━━━━━ Data ━━━━━
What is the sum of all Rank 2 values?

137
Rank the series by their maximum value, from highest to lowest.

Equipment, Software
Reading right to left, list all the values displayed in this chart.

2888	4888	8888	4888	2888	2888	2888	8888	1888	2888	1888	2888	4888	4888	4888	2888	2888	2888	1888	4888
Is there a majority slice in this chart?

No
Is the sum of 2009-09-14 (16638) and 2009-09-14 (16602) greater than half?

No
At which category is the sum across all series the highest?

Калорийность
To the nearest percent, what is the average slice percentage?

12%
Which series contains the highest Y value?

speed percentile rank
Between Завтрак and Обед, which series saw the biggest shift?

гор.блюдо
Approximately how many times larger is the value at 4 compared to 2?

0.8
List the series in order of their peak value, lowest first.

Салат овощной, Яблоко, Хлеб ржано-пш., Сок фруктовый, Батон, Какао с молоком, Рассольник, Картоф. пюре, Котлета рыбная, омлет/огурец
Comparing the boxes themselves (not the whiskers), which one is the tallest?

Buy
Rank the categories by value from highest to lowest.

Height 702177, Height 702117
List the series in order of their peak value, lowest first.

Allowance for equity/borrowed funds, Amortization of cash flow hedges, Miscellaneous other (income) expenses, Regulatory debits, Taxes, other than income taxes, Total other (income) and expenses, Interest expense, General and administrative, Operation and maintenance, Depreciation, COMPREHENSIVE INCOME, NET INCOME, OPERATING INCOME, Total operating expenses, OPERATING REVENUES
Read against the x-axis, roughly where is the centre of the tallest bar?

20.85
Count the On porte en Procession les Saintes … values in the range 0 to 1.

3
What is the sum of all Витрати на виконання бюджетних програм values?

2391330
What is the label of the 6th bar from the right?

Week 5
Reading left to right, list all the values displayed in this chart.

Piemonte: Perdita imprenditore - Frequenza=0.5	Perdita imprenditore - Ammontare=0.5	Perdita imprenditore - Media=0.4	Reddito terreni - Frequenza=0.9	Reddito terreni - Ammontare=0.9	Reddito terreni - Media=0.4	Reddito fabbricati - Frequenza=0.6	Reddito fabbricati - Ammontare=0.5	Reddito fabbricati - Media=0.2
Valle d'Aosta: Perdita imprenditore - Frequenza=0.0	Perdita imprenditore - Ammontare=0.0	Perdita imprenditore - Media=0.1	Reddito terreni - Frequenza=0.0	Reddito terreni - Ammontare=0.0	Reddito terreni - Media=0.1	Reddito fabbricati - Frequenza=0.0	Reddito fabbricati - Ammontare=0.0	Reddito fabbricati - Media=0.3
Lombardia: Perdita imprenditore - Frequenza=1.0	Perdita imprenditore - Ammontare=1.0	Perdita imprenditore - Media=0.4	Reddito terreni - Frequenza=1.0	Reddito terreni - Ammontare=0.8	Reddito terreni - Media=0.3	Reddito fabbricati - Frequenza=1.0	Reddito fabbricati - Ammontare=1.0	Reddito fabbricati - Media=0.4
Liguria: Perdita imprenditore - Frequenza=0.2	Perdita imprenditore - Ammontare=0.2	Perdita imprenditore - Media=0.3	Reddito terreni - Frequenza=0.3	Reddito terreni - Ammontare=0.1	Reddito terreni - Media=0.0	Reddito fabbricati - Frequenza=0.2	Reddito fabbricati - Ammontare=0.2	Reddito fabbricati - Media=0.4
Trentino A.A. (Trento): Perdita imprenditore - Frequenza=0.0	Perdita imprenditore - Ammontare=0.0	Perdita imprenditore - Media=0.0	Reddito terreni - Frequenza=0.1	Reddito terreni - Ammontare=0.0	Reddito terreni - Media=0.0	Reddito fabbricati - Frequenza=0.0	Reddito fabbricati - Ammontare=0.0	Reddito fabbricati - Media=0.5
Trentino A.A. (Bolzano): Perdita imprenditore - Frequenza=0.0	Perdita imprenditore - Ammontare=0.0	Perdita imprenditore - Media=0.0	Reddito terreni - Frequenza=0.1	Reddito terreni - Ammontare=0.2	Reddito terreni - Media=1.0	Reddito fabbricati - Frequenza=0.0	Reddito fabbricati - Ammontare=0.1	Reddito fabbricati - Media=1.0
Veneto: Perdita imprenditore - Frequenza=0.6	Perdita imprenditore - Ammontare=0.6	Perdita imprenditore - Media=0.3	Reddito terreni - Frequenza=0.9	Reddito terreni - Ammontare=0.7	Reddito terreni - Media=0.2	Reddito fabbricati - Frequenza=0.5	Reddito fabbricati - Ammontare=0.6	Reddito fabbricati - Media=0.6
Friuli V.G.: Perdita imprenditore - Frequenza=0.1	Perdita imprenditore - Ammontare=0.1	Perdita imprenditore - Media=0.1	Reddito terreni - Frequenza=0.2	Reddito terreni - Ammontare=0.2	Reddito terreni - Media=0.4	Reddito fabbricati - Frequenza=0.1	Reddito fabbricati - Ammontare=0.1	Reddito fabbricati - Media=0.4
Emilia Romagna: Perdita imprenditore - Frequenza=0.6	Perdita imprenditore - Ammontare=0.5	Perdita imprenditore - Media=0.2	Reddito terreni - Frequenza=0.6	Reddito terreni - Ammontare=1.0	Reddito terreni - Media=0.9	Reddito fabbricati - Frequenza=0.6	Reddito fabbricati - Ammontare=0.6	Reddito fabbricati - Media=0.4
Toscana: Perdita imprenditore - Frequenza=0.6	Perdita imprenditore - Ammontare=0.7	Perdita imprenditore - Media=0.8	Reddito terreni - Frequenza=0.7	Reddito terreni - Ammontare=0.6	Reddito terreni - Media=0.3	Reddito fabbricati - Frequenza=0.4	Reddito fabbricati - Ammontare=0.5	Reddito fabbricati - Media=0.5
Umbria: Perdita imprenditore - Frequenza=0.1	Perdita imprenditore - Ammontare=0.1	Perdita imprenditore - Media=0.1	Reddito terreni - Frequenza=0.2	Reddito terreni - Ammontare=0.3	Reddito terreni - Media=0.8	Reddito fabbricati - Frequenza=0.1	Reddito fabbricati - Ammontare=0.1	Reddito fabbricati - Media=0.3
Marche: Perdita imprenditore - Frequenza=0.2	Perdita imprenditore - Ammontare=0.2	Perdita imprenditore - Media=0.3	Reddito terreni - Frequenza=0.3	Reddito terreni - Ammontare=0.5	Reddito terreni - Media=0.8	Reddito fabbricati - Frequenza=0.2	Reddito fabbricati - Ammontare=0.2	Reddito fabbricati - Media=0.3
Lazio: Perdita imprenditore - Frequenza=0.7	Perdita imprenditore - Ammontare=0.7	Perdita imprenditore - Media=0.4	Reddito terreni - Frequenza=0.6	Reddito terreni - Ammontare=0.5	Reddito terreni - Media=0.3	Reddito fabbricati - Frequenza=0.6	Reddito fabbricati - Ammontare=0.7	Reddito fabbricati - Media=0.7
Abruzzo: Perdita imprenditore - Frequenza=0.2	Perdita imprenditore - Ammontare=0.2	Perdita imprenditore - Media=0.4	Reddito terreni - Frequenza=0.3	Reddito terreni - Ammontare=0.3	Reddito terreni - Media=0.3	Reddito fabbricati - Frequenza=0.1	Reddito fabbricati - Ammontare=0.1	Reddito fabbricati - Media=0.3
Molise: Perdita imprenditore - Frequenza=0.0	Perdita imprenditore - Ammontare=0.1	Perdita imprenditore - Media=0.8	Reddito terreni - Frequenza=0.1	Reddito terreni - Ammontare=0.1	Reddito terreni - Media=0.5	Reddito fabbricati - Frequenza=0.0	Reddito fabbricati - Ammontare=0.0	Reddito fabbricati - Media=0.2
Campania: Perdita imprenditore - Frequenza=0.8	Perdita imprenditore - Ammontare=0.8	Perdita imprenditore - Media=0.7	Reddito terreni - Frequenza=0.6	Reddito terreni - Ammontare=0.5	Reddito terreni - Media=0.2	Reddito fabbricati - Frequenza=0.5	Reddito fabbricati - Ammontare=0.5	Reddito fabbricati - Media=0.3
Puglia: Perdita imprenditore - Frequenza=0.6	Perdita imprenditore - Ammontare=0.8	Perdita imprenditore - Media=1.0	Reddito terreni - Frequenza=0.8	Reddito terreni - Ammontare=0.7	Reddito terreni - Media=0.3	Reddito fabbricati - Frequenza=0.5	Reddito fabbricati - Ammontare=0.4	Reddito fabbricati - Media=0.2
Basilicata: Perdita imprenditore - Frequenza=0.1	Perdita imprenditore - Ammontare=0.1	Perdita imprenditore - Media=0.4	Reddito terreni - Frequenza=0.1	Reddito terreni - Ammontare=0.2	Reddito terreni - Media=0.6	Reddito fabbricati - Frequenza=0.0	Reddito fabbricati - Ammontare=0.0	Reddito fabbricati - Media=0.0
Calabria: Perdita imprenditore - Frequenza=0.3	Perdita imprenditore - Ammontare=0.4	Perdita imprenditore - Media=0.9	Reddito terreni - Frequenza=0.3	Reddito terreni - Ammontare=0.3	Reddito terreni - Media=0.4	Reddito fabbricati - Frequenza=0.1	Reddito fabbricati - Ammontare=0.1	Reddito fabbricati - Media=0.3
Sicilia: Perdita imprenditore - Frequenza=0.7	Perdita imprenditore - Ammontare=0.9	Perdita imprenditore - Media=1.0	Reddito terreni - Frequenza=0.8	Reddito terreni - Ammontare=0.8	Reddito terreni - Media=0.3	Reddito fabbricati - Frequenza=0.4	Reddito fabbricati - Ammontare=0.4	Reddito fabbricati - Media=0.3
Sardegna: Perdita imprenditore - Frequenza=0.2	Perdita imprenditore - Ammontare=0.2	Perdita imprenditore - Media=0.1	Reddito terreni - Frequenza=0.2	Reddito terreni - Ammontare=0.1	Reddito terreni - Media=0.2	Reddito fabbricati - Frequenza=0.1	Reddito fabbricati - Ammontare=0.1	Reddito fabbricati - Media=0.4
━━━━━
*Task statement*.
Gather every line in the listing above that contains the word "chart", and copy each one unchanged.

*Solution for this problem*.
Reading right to left, list all the values displayed in this chart.
Is there a majority slice in this chart?
Reading left to right, list all the values displayed in this chart.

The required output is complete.